PROBLEM STATEMENT:
Could you print all the entries below exactly as they appear, omitting the pictures?

[Named joint coordinates]
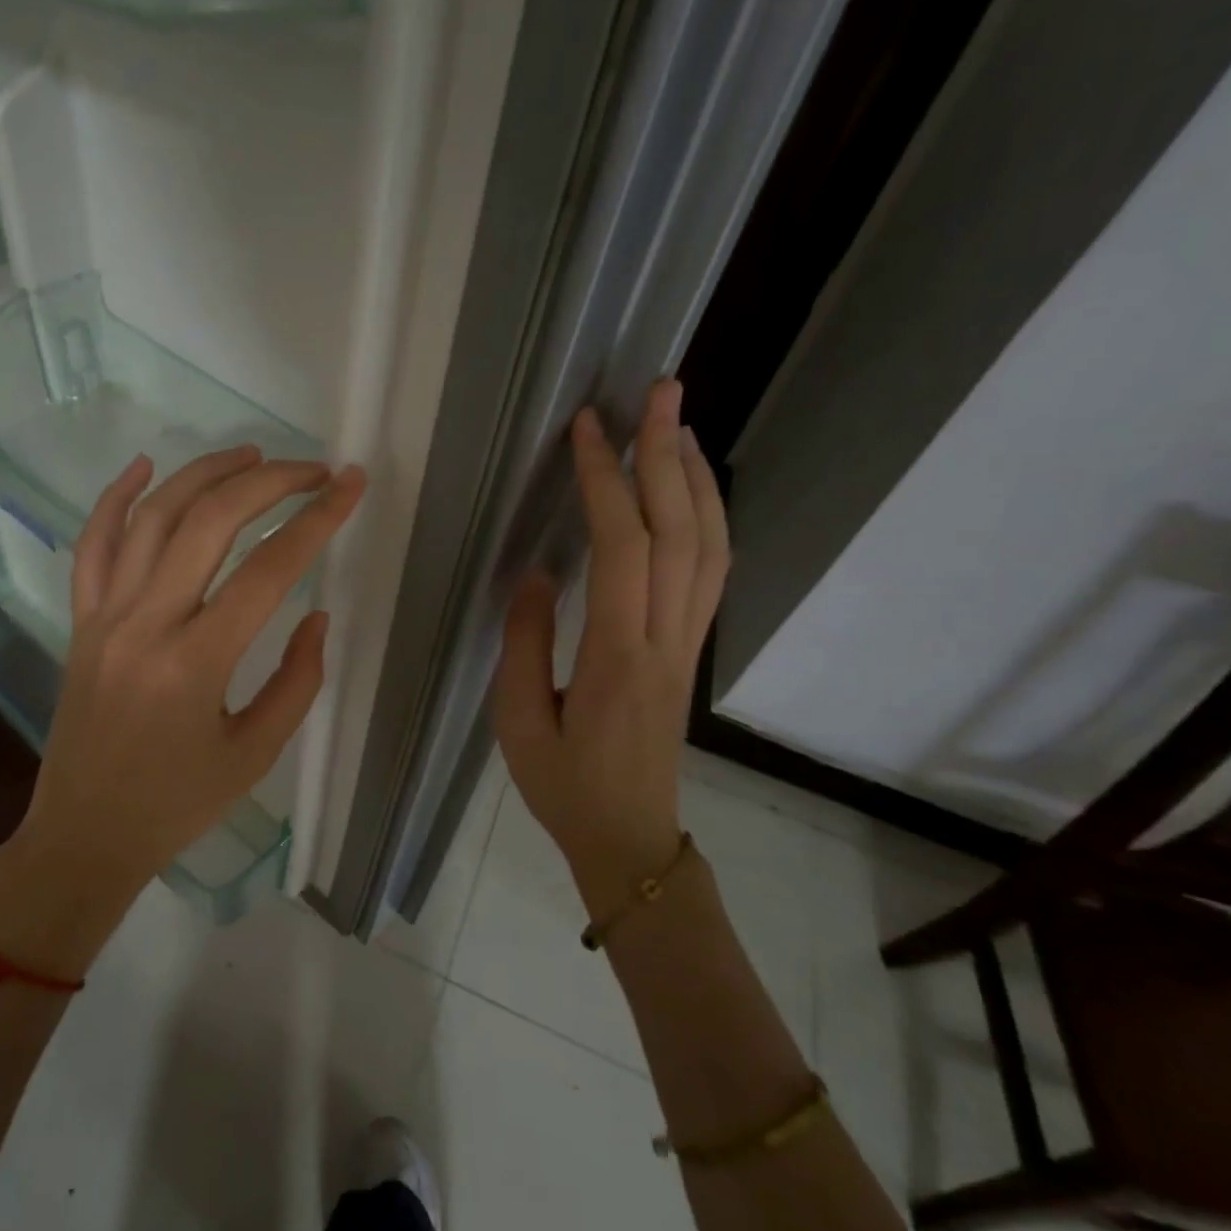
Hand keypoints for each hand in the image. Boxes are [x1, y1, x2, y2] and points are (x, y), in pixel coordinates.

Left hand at [0, 446, 365, 971]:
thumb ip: (297, 680)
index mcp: (196, 664)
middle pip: (210, 522)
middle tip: (312, 470)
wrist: (85, 833)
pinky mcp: (81, 619)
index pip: (268, 570)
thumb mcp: (256, 754)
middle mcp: (146, 624)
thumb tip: (314, 613)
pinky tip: (145, 465)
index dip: (317, 520)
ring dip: (205, 473)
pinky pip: (92, 544)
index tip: (350, 485)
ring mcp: (105, 615)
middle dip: (269, 482)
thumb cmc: (177, 804)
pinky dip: (116, 497)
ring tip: (252, 454)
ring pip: (153, 517)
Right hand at [492, 380, 728, 917]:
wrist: (630, 840)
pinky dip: (708, 518)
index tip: (587, 429)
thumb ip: (524, 641)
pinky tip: (690, 491)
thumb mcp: (517, 720)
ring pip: (710, 547)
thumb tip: (538, 571)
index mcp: (616, 656)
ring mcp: (687, 644)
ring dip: (696, 478)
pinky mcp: (690, 650)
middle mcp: (665, 639)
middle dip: (669, 454)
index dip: (606, 481)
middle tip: (659, 391)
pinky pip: (712, 571)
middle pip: (682, 531)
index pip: (621, 548)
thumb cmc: (564, 786)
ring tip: (677, 424)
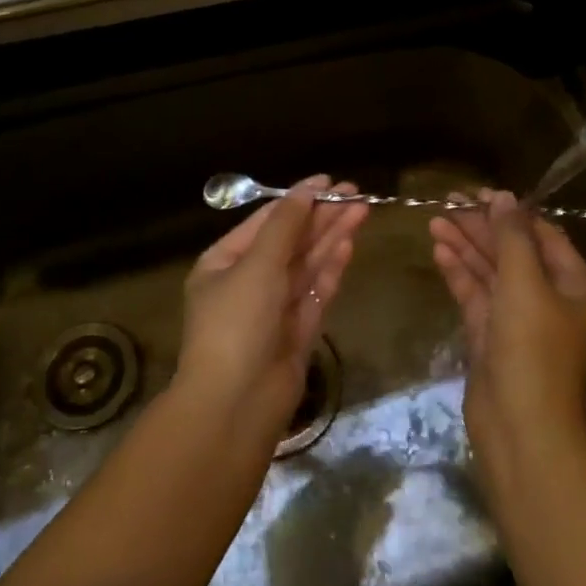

SOLUTION TO THIS PROBLEM:
Hand keypoints for each hand in the image. Boxes are [x1, y1, x2, y2] and points are (x, y), in pixel coordinates.

Left hand at [0, 446, 365, 971]:
thumb ip: (297, 680)
index mcp: (196, 664)
middle pip: (210, 522)
middle tip: (312, 470)
wrist: (85, 833)
pinky mcp: (81, 619)
index pip: (268, 570)
thumb mcp: (256, 754)
middle mcp: (146, 624)
thumb tip: (314, 613)
pinky tip: (145, 465)
index dip: (317, 520)
ring dip: (205, 473)
pinky pip: (92, 544)
index tip: (350, 485)
ring mcp: (105, 615)
middle dip: (269, 482)
thumb cmc: (177, 804)
pinky dip: (116, 497)
ring tip: (252, 454)
ring pip: (153, 517)
Right hand at [492, 380, 728, 917]:
wrist: (630, 840)
pinky dip: (708, 518)
index tip: (587, 429)
thumb ip: (524, 641)
pinky tip: (690, 491)
thumb mcp: (517, 720)
ring pip: (710, 547)
thumb tip: (538, 571)
index mcp: (616, 656)
ring mcp: (687, 644)
ring dip: (696, 478)
pinky mcp: (690, 650)
middle mcp: (665, 639)
middle dip: (669, 454)
index dip: (606, 481)
middle tip: (659, 391)
pinky pip: (712, 571)
middle pip: (682, 531)
index pip: (621, 548)
thumb cmc: (564, 786)
ring tip: (677, 424)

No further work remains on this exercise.